Winnetou“ verlegt der Ravensburger Verlag lieber nicht mehr. Karl May bedient ja Stereotype, die bei aller Liebe zum Dichter doch irgendwie rassistisch sind und kolonialistisch. 

Mohrenkopf“ singen wir im ZDF aber ganz sicher nicht. Wir dichten „Aber bitte mit Sahne“ von Udo Jürgens doch lieber um und singen nun „Schokokuß.“ Wir sind ja die Guten und daher politically correct. 

Enorm fett“ darf „Augustus Glupsch“ im Kinderbuch „Charlie und die Schokoladenfabrik“ nicht sein. Der Verlag Puffin-Books setzt sog.

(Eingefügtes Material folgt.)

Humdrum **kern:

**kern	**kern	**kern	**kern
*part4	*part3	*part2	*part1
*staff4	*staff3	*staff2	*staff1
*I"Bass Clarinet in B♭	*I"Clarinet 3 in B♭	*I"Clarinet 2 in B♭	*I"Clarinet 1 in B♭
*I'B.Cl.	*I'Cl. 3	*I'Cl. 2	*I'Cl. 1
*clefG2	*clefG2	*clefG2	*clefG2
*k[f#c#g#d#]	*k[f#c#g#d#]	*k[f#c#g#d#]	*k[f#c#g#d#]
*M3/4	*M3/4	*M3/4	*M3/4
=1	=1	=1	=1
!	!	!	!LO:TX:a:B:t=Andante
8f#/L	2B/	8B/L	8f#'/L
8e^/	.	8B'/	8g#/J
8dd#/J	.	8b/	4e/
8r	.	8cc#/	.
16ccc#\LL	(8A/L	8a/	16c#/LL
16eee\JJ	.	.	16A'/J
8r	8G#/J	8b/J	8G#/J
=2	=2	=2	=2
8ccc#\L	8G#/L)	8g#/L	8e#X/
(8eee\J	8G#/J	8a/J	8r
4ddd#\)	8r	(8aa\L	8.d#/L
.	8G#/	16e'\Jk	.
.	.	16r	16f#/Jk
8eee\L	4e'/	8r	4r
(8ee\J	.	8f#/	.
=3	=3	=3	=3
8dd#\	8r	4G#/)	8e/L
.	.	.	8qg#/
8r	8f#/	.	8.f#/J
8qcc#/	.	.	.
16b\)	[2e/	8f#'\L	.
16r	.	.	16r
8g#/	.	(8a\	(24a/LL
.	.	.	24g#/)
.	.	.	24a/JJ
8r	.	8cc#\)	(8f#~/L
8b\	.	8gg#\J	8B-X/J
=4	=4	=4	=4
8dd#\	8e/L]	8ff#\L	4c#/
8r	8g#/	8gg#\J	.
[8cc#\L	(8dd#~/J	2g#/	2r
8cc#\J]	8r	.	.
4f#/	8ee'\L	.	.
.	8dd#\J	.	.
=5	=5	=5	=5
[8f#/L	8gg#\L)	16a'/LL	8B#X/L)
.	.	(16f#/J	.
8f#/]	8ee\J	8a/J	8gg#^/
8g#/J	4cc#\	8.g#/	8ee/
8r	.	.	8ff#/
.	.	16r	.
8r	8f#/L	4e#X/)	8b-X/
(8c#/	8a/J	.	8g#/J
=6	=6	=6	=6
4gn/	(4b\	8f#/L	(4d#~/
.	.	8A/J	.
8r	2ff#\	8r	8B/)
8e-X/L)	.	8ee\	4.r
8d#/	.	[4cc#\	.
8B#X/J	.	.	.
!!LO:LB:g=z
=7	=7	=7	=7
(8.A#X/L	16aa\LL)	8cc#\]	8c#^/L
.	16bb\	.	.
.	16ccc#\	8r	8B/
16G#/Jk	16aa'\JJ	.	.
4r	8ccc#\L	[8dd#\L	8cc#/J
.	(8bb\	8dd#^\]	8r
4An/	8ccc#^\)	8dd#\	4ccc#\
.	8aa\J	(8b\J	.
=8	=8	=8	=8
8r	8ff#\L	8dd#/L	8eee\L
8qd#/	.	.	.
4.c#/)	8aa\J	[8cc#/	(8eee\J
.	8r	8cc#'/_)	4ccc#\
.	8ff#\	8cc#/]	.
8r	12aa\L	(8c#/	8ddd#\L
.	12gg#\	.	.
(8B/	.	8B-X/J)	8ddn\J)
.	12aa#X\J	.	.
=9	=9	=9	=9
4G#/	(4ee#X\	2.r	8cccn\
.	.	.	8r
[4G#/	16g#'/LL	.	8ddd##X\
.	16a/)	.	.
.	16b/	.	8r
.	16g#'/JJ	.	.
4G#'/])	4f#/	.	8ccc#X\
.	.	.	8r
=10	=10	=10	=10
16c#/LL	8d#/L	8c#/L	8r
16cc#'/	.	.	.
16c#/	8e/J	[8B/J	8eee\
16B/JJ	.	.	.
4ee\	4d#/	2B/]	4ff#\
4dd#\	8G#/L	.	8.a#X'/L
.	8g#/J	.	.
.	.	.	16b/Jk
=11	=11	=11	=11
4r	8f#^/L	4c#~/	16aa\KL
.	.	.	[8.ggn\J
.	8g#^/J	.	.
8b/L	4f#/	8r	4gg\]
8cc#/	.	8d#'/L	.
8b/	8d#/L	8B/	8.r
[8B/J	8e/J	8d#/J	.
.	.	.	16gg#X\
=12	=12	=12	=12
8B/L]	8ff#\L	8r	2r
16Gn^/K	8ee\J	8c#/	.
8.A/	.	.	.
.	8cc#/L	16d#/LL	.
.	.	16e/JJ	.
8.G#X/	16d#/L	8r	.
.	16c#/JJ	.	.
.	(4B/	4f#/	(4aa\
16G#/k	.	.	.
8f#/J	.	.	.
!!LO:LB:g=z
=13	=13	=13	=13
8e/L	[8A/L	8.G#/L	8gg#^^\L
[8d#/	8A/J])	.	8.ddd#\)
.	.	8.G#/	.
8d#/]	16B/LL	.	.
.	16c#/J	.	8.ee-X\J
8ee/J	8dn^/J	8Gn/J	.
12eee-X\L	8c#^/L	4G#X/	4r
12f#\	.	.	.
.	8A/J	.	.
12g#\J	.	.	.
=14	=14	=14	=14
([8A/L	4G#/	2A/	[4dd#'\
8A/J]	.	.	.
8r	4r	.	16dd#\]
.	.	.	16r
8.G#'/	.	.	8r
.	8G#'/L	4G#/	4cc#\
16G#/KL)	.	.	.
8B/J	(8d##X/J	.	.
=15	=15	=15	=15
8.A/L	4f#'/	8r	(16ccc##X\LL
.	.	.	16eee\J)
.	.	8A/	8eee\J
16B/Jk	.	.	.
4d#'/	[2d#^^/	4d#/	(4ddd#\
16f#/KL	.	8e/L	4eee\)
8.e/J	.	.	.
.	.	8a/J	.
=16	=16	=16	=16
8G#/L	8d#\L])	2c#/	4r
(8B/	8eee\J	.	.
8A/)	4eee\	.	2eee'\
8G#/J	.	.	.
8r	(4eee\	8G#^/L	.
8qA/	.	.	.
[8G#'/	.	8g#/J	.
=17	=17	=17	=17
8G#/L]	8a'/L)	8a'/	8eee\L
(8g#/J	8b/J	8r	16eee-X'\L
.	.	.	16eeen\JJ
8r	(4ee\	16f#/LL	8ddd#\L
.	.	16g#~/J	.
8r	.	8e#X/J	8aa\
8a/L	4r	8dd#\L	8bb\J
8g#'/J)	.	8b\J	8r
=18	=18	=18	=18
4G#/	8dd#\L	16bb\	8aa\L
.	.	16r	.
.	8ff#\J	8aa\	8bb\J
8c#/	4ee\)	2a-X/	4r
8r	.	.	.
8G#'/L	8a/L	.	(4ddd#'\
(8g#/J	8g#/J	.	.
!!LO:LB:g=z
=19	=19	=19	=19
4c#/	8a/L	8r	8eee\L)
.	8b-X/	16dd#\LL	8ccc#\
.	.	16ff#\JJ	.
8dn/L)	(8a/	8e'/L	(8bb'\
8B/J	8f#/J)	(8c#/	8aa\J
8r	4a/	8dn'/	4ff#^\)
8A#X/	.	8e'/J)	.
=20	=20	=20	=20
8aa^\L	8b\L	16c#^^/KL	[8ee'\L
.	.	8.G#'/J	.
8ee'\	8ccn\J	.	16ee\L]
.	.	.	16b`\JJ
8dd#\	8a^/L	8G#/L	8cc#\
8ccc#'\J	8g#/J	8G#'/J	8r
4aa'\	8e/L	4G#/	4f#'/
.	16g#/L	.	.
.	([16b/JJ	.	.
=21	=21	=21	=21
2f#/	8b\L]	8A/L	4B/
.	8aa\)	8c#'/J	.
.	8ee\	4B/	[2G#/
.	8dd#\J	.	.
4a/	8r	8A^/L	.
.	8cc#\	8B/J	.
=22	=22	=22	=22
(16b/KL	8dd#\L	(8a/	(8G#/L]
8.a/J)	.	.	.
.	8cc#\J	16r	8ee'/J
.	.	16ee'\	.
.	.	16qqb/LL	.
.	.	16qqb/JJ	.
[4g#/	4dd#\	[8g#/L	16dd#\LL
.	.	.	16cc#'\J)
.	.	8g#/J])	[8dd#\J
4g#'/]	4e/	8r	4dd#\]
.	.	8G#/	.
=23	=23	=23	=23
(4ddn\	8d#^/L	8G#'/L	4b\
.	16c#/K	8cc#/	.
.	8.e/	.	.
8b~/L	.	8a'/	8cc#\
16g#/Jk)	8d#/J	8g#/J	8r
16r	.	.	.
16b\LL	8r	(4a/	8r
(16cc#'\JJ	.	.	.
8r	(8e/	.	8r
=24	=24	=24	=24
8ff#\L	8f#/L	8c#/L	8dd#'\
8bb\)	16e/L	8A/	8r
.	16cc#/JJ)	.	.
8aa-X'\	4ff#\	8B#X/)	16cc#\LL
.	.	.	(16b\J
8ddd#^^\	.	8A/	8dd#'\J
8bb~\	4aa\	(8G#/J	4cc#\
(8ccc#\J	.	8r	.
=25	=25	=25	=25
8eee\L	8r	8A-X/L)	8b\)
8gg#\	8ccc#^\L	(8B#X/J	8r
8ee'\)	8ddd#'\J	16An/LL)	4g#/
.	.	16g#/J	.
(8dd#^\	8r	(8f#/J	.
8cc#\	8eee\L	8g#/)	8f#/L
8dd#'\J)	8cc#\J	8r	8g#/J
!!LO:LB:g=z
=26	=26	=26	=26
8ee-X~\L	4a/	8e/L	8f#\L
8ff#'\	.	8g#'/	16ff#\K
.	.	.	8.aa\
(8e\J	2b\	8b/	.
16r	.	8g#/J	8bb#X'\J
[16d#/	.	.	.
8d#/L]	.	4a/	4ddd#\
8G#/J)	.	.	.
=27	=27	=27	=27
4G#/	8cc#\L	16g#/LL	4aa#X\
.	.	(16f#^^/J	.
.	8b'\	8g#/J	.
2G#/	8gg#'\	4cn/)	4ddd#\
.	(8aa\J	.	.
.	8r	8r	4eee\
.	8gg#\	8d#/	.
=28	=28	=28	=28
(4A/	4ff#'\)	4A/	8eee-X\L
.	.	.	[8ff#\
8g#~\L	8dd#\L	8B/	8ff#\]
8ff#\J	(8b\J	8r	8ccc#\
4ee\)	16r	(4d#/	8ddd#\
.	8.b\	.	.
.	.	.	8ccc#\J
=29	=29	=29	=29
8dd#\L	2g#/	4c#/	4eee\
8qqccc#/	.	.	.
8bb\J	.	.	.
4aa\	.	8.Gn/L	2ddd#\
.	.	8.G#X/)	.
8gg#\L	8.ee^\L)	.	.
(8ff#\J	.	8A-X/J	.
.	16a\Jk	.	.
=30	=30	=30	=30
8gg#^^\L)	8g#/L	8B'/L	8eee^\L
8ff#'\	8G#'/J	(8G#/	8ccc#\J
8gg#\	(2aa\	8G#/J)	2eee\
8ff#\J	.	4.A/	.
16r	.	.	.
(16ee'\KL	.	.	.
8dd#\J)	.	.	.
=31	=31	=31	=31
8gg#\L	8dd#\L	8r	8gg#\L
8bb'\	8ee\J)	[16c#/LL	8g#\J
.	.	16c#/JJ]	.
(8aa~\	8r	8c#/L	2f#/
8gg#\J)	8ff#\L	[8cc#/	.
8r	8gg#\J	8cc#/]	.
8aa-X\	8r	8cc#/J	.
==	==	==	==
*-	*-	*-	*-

Sensitivity Reader ein, die alles zensurieren und dabei alles eliminieren, was irgendjemand beleidigen könnte. . Roald Dahls „Augustus Glupsch“ ist jetzt logischerweise nur mehr „enorm“. 

Die Zensur – im Westen nichts Neues

Im deutschen und im englischen Sprachraum sind die Zensur und diese Art der Bevormundung der Leser und Hörer schon Alltagsroutine geworden. Irrtümlich dachten wir, die Zeiten der Bücherverbrennung wären lang vorbei. 

Auch der Duden macht mit. Aus dem ehemaligen deutschen Leitwörterbuch ist ein ideologischer Leitfaden zur politisch korrekten Kommunikation geworden.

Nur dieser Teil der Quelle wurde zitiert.